The South African blacks have been under oppression for centuries and they are still in chains.

They have been extremely marginalised and deprived of basic human rights for centuries. The whiteman has beaten them up black and blue and they have been blinded and confused to think that while they are illiterate blacks sitting on their laurels, the reason for their unemployment is because a qualified engineer, lawyer, medical doctor or accountant from another African country has taken a job which is their birthright. The whiteman damaged the black South African and the black South African’s anger is misdirected at other blacks whom they label foreigners. The current xenophobic violence has one winner, the whiteman. The whiteman was also liable for mfecane and without making any apologies, the whiteman was responsible for apartheid.

The conditions that the whiteman subjected the black South African made him fear the whiteman such that Africans will pound each other to pulp forgetting who the real enemy is. The silence of the Western world is also very telling.

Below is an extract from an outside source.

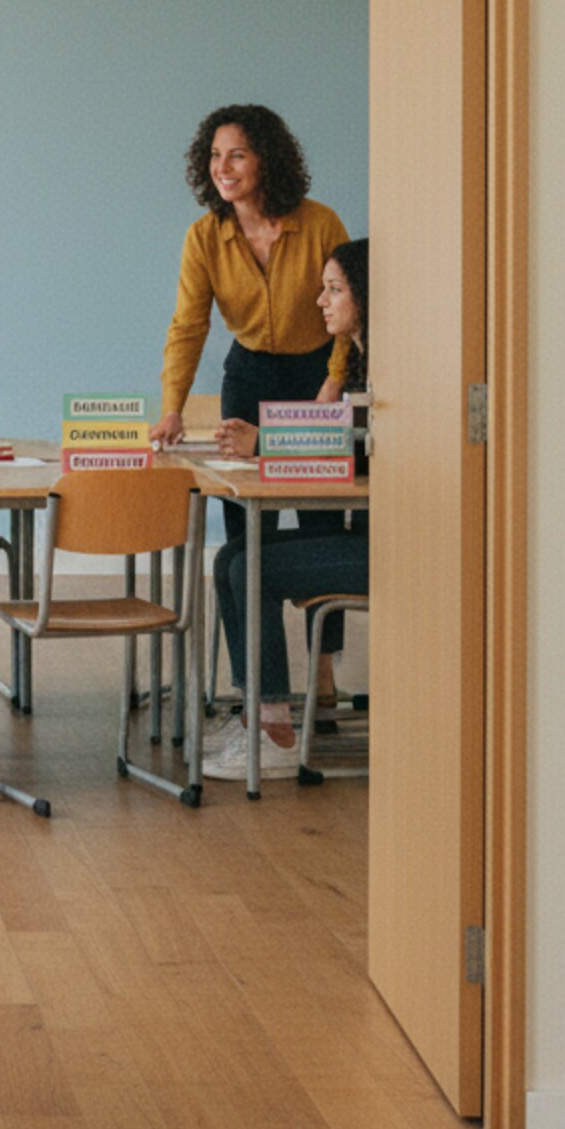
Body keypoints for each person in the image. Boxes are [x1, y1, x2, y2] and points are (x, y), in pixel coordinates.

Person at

Clearly, the way the xenophobic violence has especially targeted Zimbabweans is also a direct attack on Cde Robert Mugabe. White people have failed to bully Cde Mugabe and therefore they have now resorted to using pawns in the form of black South Africans to fight against foreigners, Zimbabwe and Zimbabweans. This is chess, it is not checkers. Black South Africans need to wake up and realise who the real enemy is.